Ветеринар взглянула на мистера Питерсона, и мне показалось, что он ей чуть заметно кивнул.
— Раны излечимы, — сказала она. — Но вы должны понимать, что Курт — очень старая собака. Вряд ли он полностью восстановится. Лапа будет болеть, и он не сможет на нее наступать. Это в лучшем случае.
Мистер Питерсон кивнул, но промолчал.
— Но ведь он будет жить? — настаивал я.
Ветеринар задумчиво посмотрела на меня и снова перевела взгляд на мистера Питерсона.
— Я вас ненадолго оставлю?
— Да, спасибо, — произнес мистер Питерсон.
— Зачем? — не понял я. Смысл происходящего от меня ускользал. Раньше я не сталкивался ни с чем подобным. Если не считать маминого салона с его не совсем обычными посетителями, мне не приходилось наблюдать, как люди говорят — или не говорят — о смерти.
Миссис Гриффит достала из сумки платочек и приложила к глазам.
— Прости, Алекс, — сказал мистер Питерсон. — Курта сейчас усыпят. У нас нет выбора.
У меня аж живот скрутило.
— Но ведь врач сказала, у него просто ранена лапа! Его можно вылечить!
Миссис Гриффит погладила меня по плечу.
— Алекс, — мягко сказала она, — ты не совсем правильно понял. Доктор сказала, что раны излечимы. Но она не говорила, что Курта можно вылечить.
— Если они излечимы, то их и надо лечить! Зачем ей было это говорить? Это и так очевидно!
— Курту уже не поможешь, — сказал мистер Питерсон. — Пойми ты это наконец.
— Они могут его спасти!
— Это не спасение, — возразил мистер Питерсон. — Я вижу, тебе трудно, но постарайся понять. Когда Курт проснется, ему будет больно. И эта боль останется с ним навсегда, сколько бы он ни прожил. Вот от чего мы должны его спасти.
— И что теперь, пусть он умрет?
Миссис Гриффит сжала мое плечо.
Мистер Питерсон несколько секунд молча смотрел на меня, а потом произнес:
— Да, парень. Пусть он умрет.
Я разревелся. Мистер Питерсон даже не моргнул.
— Он не будет мучиться, — объяснил он. — Просто тихо уснет. Это единственное, что мы можем для него сделать. Ты ведь это понимаешь?
Мы немного помолчали.
— А что потом? — спросил я наконец. — Ну, когда он уснет?
— Что ты имеешь в виду?
— Мы его похороним?
— Тебе от этого станет легче? — Да.
— Значит, похороним.
С выбором места особых проблем не возникло: на участке была только одна подходящая клумба в западной части сада, сразу за сараем и теплицей.
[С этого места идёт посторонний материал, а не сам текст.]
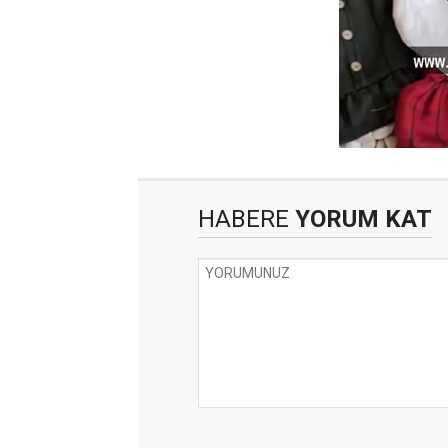
HABERE
YORUM KAT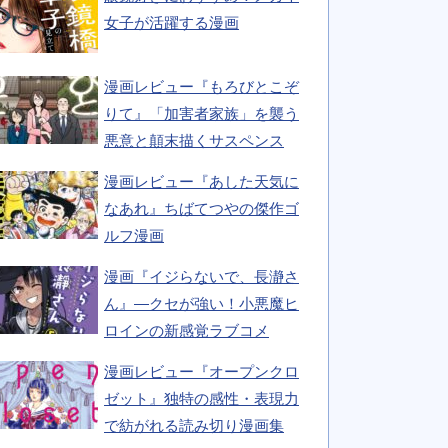
女子が活躍する漫画
漫画レビュー『もろびとこぞ
りて』「加害者家族」を襲う
悪意と顛末描くサスペンス
漫画レビュー『あした天気に
なあれ』ちばてつやの傑作ゴ
ルフ漫画
漫画『イジらないで、長瀞さ
ん』―クセが強い！小悪魔ヒ
ロインの新感覚ラブコメ
漫画レビュー『オープンクロ
ゼット』独特の感性・表現力
で紡がれる読み切り漫画集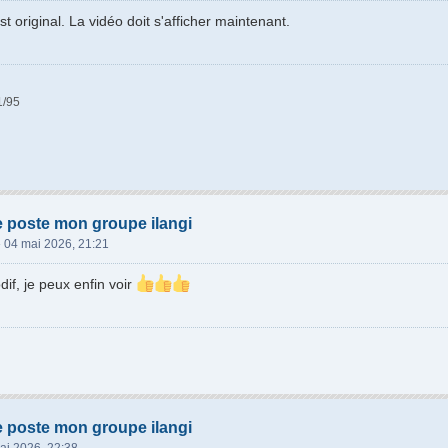
ost original. La vidéo doit s'afficher maintenant.
1/95
e poste mon groupe ilangi
»
04 mai 2026, 21:21
if, je peux enfin voir
e poste mon groupe ilangi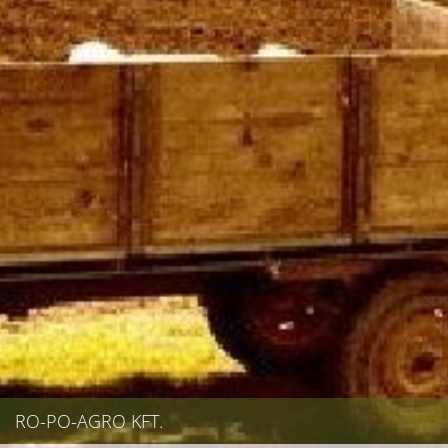
RO-PO-AGRO KFT.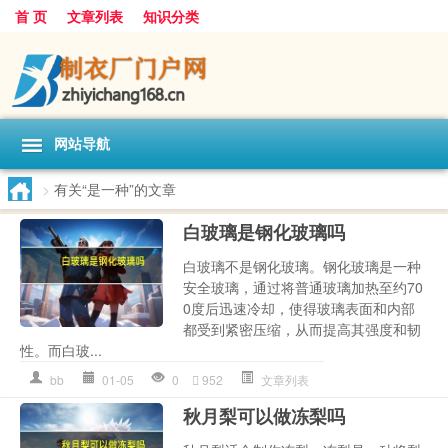
首 页
文章列表
知识分类
网站导航
>
有关“是一种”的文章
白玻璃是钢化玻璃吗
白玻璃不是钢化玻璃。钢化玻璃是一种
安全玻璃，通过将普通玻璃加热至约70
0度后迅速冷却，使得玻璃表面和内部
都受到紧密压缩，从而提高其强度和韧
性。而白玻...
bb
01-05
0
952
文章列表
秋月梨可以做冻梨吗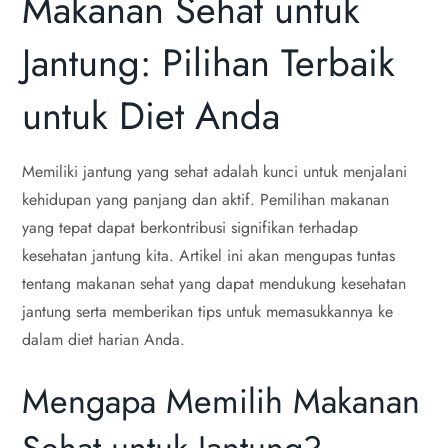
Makanan Sehat untuk
Jantung: Pilihan Terbaik
untuk Diet Anda
Memiliki jantung yang sehat adalah kunci untuk menjalani
kehidupan yang panjang dan aktif. Pemilihan makanan
yang tepat dapat berkontribusi signifikan terhadap
kesehatan jantung kita. Artikel ini akan mengupas tuntas
tentang makanan sehat yang dapat mendukung kesehatan
jantung serta memberikan tips untuk memasukkannya ke
dalam diet harian Anda.
Mengapa Memilih Makanan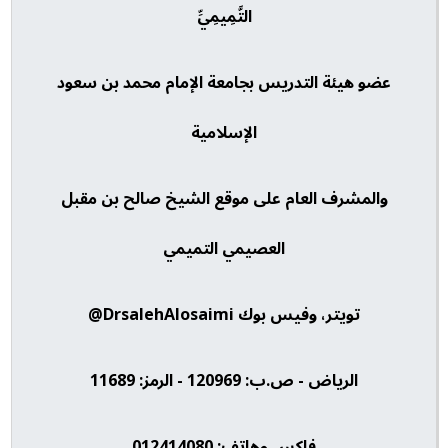
التَّمِيمِيِّ
عضو هيئة التدريس بجامعة الإمام محمد بن سعود
الإسلامية
والمشرف العام على موقع الشيخ صالح بن مقبل
العصيمي التميمي
تويتر، وفيس بوك DrsalehAlosaimi@
الرياض - ص.ب: 120969 - الرمز: 11689
فاكس وهاتف: 012414080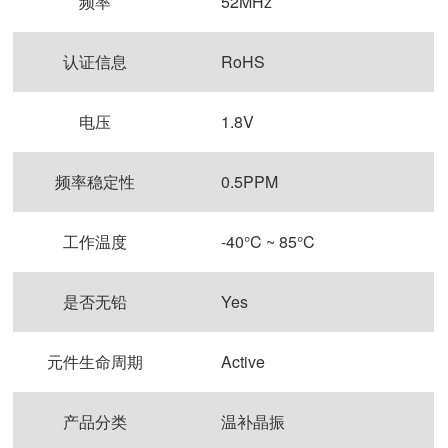
频率
52MHz
认证信息
RoHS
电压
1.8V
频率稳定性
0.5PPM
工作温度
-40°C ~ 85°C
是否无铅
Yes
元件生命周期
Active
产品分类
温补晶振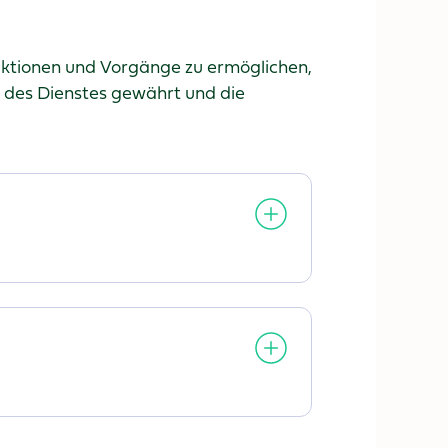
ktionen und Vorgänge zu ermöglichen,
 des Dienstes gewährt und die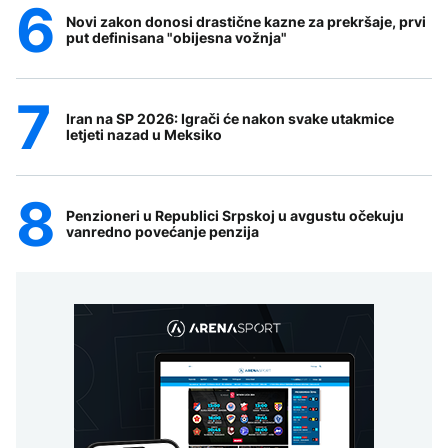
Novi zakon donosi drastične kazne za prekršaje, prvi
put definisana "obijesna vožnja"
Iran na SP 2026: Igrači će nakon svake utakmice
letjeti nazad u Meksiko
Penzioneri u Republici Srpskoj u avgustu očekuju
vanredno povećanje penzija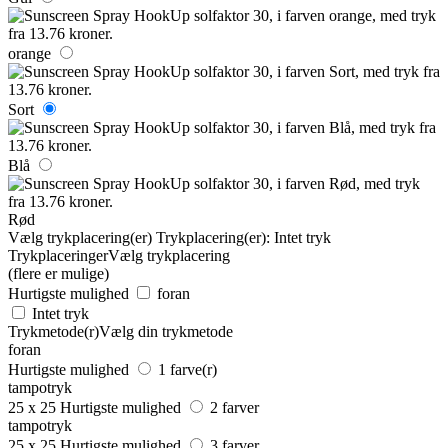
orange
Sort
Blå
Rød
Vælg trykplacering(er)
Trykplacering(er):
Intet tryk
Trykplaceringer
Vælg trykplacering
(flere er mulige)
Hurtigste mulighed
foran
Intet tryk
Trykmetode(r)
Vælg din trykmetode
foran
Hurtigste mulighed
1 farve(r)
tampotryk
25 x 25
Hurtigste mulighed
2 farver
tampotryk
25 x 25
Hurtigste mulighed
3 farver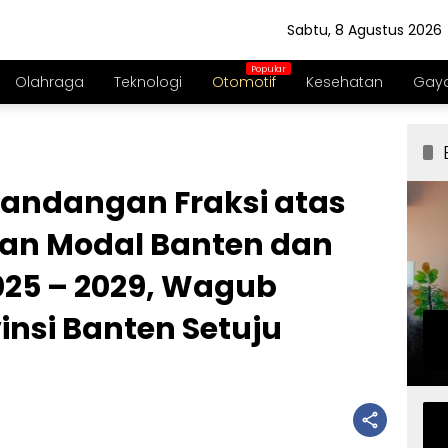
Sabtu, 8 Agustus 2026
Olahraga
Teknologi
Otomotif
Kesehatan
Gaya
Pandangan Fraksi atas
an Modal Banten dan
25 – 2029, Wagub
insi Banten Setuju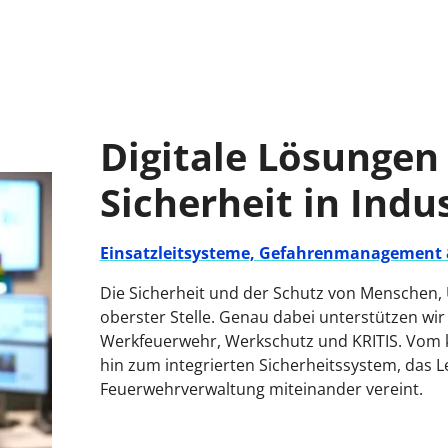
Digitale Lösungen 
Sicherheit in Indu
Einsatzleitsysteme, Gefahrenmanagement 
Die Sicherheit und der Schutz von Menschen, 
oberster Stelle. Genau dabei unterstützen wir
Werkfeuerwehr, Werkschutz und KRITIS. Vom 
hin zum integrierten Sicherheitssystem, das 
Feuerwehrverwaltung miteinander vereint.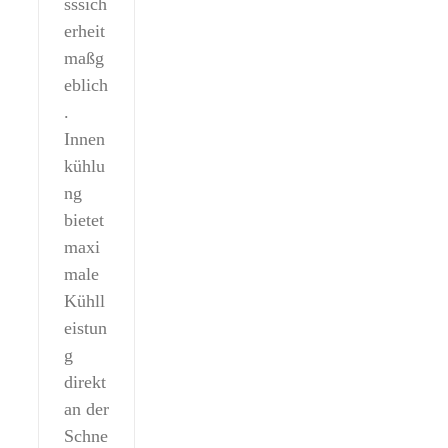
sssich
erheit
maßg
eblich
.
Innen
kühlu
ng
bietet
maxi
male
Kühll
eistun
g
direkt
an der
Schne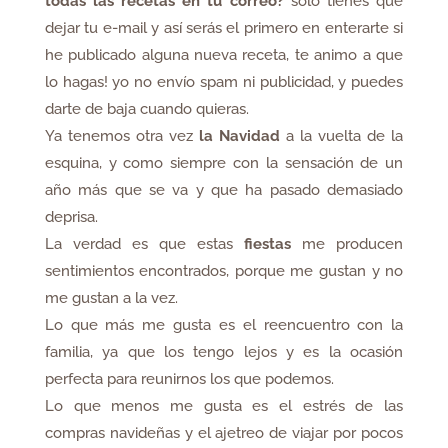
todas las recetas en tu correo?
sólo tienes que
dejar tu e-mail y así serás el primero en enterarte si
he publicado alguna nueva receta, te animo a que
lo hagas! yo no envío spam ni publicidad, y puedes
darte de baja cuando quieras.
Ya tenemos otra vez
la Navidad
a la vuelta de la
esquina, y como siempre con la sensación de un
año más que se va y que ha pasado demasiado
deprisa.
La verdad es que estas
fiestas
me producen
sentimientos encontrados, porque me gustan y no
me gustan a la vez.
Lo que más me gusta es el reencuentro con la
familia, ya que los tengo lejos y es la ocasión
perfecta para reunirnos los que podemos.
Lo que menos me gusta es el estrés de las
compras navideñas y el ajetreo de viajar por pocos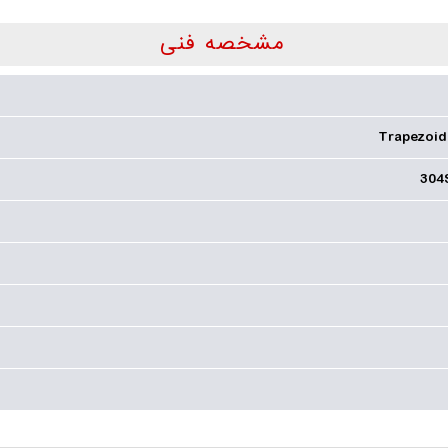
مشخصه فنی
Trapezoid
304S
Из земли здесь торчала пара розовых кустов, зачахших то ли в этом году, то ли еще раньше. Мистер Питерсон и так собирался заменить их новыми, но сделал это только после похорон.
Яму пришлось копать очень долго. Пять футов в длину, два в ширину и три в глубину. Примерно три кубических фута земли, которые я перекидал практически в одиночку. Поначалу мистер Питерсон тоже взял лопату, но я видел, как ему тяжело. К тому же идея принадлежала мне, а не ему. Поэтому я сказал, что справлюсь сам, тем более что вдвоем там было не развернуться. Мистер Питерсон закурил самокрутку с травой и некоторое время наблюдал, как я работаю, а потом ушел в дом. Наверное, понял, что для меня важно выкопать эту яму самостоятельно.